According to Information International, the death toll from confrontations on the southern front between Oct. 8, 2023, and the morning of Sept. 13, 2024, was 626. Among them are 431 Hezbollah members and 97 civilians. A total of 2,050 homes have been completely destroyed, 1,800 homes have been partially destroyed, and around 8,000 homes have suffered minor damage, while more than 110,000 people have been displaced, with many losing their livelihoods.

Meanwhile, UN Humanitarian Coordinator for Lebanon Imran Riza issued a statement announcing the allocation of $24 million as an aid package from the Lebanon Humanitarian Fund “to support the country’s most vulnerable groups, and address the needs of those affected by the escalating hostilities in southern Lebanon.”

Riza said: “As the escalation of hostilities in south Lebanon drags on longer than we had hoped, it has led to further displacement and deepened the already critical needs. The long-term consequences on vulnerable groups are particularly worrying — schools are closing, healthcare services are under strain, and basic services are being stretched thin.”

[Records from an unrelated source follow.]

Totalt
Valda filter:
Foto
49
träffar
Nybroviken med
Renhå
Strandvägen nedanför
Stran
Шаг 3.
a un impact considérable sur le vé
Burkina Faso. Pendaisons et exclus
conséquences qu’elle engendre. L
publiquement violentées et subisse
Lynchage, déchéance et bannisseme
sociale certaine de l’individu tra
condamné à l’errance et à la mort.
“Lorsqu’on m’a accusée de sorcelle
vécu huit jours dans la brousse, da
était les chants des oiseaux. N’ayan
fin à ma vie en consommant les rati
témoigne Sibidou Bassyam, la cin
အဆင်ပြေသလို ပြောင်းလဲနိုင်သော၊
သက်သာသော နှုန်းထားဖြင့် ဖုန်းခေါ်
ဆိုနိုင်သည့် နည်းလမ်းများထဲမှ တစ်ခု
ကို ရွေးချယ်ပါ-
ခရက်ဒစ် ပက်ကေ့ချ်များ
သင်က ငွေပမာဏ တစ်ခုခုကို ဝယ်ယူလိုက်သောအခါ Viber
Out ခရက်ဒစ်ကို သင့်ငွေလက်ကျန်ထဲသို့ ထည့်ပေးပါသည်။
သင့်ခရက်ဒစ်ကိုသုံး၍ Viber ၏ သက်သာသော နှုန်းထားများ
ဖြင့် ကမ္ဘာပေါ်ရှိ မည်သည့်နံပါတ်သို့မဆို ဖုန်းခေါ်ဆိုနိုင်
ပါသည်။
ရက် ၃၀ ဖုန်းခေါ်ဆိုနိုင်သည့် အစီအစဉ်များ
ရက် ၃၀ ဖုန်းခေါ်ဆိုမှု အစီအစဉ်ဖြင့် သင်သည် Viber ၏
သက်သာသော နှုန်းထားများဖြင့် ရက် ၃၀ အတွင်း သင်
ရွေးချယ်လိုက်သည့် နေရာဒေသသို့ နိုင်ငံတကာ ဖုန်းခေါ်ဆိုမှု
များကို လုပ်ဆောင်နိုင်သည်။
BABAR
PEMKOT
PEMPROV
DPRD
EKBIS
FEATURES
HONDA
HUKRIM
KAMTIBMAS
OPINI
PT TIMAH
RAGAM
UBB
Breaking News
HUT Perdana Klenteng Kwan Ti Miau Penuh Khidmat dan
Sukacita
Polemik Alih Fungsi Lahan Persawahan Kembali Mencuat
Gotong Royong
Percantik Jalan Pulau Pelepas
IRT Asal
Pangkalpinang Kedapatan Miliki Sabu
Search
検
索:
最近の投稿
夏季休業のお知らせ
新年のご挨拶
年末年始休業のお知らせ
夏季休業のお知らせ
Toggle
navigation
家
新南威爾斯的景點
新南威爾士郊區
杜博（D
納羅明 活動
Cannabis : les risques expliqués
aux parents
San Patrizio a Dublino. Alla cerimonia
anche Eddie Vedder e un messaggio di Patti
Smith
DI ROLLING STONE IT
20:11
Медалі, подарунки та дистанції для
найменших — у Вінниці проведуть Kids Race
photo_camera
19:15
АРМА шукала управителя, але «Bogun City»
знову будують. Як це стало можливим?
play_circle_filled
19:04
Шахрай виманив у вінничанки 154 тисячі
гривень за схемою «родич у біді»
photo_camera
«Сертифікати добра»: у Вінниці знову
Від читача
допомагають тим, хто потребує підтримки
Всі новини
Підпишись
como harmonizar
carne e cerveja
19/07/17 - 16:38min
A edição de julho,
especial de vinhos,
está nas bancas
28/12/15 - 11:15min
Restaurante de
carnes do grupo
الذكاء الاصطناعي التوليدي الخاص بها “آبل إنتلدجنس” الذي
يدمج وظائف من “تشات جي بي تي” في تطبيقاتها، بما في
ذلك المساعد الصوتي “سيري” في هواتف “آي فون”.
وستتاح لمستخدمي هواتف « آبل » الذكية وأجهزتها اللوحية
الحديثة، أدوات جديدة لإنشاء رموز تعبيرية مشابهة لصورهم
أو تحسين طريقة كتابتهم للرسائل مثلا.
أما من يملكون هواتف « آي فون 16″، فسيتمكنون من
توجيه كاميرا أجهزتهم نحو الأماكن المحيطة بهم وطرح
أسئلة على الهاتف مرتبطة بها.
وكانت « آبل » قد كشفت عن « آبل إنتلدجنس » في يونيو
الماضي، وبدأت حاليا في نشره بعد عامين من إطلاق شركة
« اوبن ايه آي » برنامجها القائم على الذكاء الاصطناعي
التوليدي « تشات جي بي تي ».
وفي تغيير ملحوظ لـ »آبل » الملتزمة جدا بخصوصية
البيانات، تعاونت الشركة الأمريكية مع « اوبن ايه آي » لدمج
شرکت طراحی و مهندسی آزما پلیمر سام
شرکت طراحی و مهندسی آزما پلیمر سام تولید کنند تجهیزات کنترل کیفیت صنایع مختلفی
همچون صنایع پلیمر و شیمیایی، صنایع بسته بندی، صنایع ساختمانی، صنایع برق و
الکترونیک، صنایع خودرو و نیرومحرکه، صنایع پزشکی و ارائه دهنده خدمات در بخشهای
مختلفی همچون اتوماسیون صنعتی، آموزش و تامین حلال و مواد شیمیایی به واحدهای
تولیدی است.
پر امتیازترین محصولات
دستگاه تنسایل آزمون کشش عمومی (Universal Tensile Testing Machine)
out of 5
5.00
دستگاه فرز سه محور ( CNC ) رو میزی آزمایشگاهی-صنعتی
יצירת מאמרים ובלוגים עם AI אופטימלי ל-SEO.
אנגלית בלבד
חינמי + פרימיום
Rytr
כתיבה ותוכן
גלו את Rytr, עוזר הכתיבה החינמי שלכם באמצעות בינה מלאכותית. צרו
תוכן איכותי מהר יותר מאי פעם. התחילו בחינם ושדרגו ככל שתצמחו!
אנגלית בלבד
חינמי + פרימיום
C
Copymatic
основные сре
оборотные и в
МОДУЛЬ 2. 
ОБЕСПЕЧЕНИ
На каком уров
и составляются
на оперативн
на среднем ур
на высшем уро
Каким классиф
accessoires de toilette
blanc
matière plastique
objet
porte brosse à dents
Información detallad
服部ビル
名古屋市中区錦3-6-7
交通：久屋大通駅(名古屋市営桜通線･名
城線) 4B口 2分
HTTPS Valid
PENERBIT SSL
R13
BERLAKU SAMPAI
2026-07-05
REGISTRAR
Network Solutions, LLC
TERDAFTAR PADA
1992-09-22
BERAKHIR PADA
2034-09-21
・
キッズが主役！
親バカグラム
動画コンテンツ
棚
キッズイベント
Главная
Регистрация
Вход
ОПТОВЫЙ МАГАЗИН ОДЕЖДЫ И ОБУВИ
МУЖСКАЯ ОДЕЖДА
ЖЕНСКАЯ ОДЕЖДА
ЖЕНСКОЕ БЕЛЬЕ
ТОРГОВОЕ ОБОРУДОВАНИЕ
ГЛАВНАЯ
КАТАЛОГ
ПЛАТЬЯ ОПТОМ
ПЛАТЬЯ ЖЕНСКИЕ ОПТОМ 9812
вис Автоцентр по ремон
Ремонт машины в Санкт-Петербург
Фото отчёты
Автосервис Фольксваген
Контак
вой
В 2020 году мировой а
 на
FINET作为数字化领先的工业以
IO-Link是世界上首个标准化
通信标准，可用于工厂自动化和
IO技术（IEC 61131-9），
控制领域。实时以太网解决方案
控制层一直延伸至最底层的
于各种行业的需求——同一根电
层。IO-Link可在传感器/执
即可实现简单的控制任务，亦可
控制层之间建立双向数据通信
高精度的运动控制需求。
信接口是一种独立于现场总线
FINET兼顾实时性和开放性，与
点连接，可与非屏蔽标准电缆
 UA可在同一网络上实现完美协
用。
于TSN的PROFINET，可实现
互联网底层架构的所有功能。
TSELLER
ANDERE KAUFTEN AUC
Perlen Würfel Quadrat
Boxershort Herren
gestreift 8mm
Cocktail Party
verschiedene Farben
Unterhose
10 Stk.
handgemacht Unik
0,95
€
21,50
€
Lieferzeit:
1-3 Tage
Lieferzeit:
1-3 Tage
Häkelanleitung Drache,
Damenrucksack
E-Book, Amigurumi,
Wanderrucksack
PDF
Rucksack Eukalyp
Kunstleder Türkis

He continued: “We are allocating these funds from the LHF at a time of unprecedented challenges. Lebanon is grappling with multiple crises, which have overwhelmed the country’s capacity to cope. Despite our best efforts, only 25 percent of our annual appeal has been met. We urgently call on the international community for more support.

“The LHF has allowed us to support over 200,000 people, but this is still far from enough. Without sufficient funding, we are not only limited in addressing those immediate needs but also risk weakening our preparedness efforts and our capacity to address the other urgent crises Lebanon is currently facing.”

The LHF clarified that the new funding will “provide urgent support to those in need, including food, shelter, healthcare, WaSH and protection. Specifically, $10 million from the LHF will be directed toward emergency relief for those affected by the hostilities in south Lebanon. “Additionally, $13 million will be allocated to support vulnerable communities across Lebanon, and the remaining $1 million will be dedicated to empowering local NGOs, enhancing their ability to respond effectively to the multifaceted crisis.”

In November 2023, in response to the escalation of hostilities on Lebanon’s southern border, the LHF allocated $4.1 million to support advanced preparedness and immediate response efforts for those displaced and in need. This response was further bolstered in February, when the UN’s Central Emergency Response Fund allocated an additional $9 million to address the urgent needs of vulnerable populations, particularly in southern Lebanon.